▸ **Problem requirements**
Write exactly, with no line omitted or added, the span beginning at the line that holds "gadus, gan strādājot" and ending at the last line of the records.

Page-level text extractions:

┌──

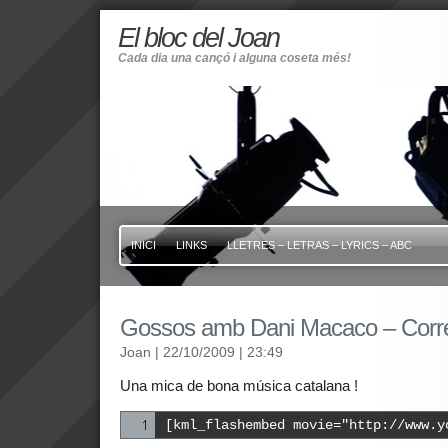
El bloc del Joan
Cada dia una cançó i alguna coseta més!
INICI
LINKS
LLETRES – LETRAS – LYRICS – ABC
Gossos amb Dani Macaco – Corre
Joan
| 22/10/2009
| 23:49
Una mica de bona música catalana !
[kml_flashembed movie="http://www.y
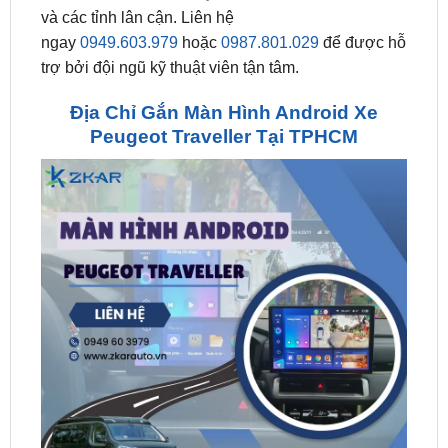
trợ bởi đội ngũ kỹ thuật viên tận tâm.
Địa Chỉ Gắn Màn Hình Android Xe
Peugeot Traveller Tại TPHCM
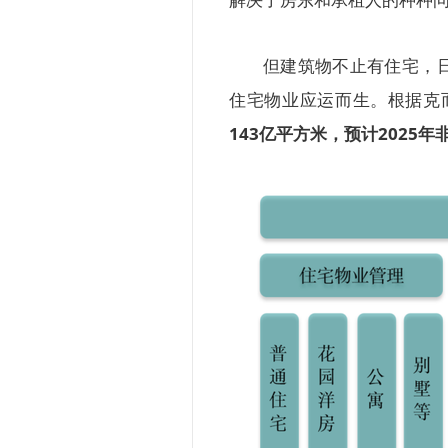
但建筑物不止有住宅，
住宅物业应运而生。根据克
143亿平方米，预计2025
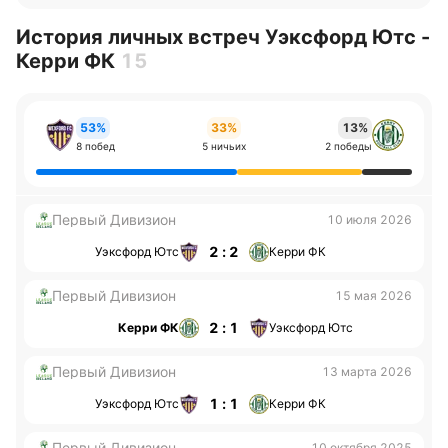
История личных встреч Уэксфорд Ютс -
Керри ФК
15
53%
33%
13%
8 побед
5 ничьих
2 победы
Первый Дивизион
10 июля 2026
2 : 2
Уэксфорд Ютс
Керри ФК
Первый Дивизион
15 мая 2026
2 : 1
Керри ФК
Уэксфорд Ютс
Первый Дивизион
13 марта 2026
1 : 1
Уэксфорд Ютс
Керри ФК
Первый Дивизион
10 октября 2025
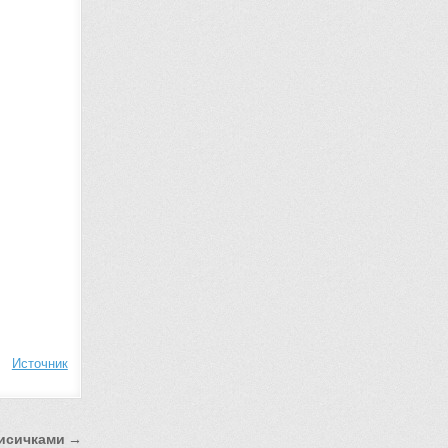
Источник
лисичками →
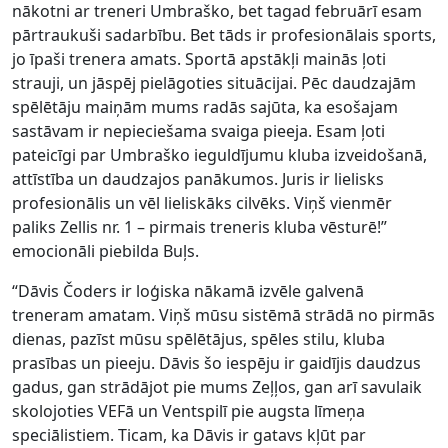
nākotni ar treneri Umbraško, bet tagad februārī esam
pārtraukuši sadarbību. Bet tāds ir profesionālais sports,
jo īpaši trenera amats. Sportā apstākļi mainās ļoti
strauji, un jāspēj pielāgoties situācijai. Pēc daudzajām
spēlētāju maiņām mums radās sajūta, ka esošajam
sastāvam ir nepieciešama svaiga pieeja. Esam ļoti
pateicīgi par Umbraško ieguldījumu kluba izveidošanā,
attīstība un daudzajos panākumos. Juris ir lielisks
profesionālis un vēl lieliskāks cilvēks. Viņš vienmēr
paliks Zellis nr. 1 – pirmais treneris kluba vēsturē!”
emocionāli piebilda Buļs.
“Dāvis Čoders ir loģiska nākamā izvēle galvenā
treneram amatam. Viņš mūsu sistēmā strādā no pirmās
dienas, pazīst mūsu spēlētājus, spēles stilu, kluba
prasības un pieeju. Dāvis šo iespēju ir gaidījis daudzus
gadus, gan strādājot pie mums Zeļļos, gan arī savulaik
skolojoties VEFā un Ventspilī pie augsta līmeņa
speciālistiem. Ticam, ka Dāvis ir gatavs kļūt par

└──

▸ **Exercise solution**
gadus, gan strādājot pie mums Zeļļos, gan arī savulaik
skolojoties VEFā un Ventspilī pie augsta līmeņa
speciālistiem. Ticam, ka Dāvis ir gatavs kļūt par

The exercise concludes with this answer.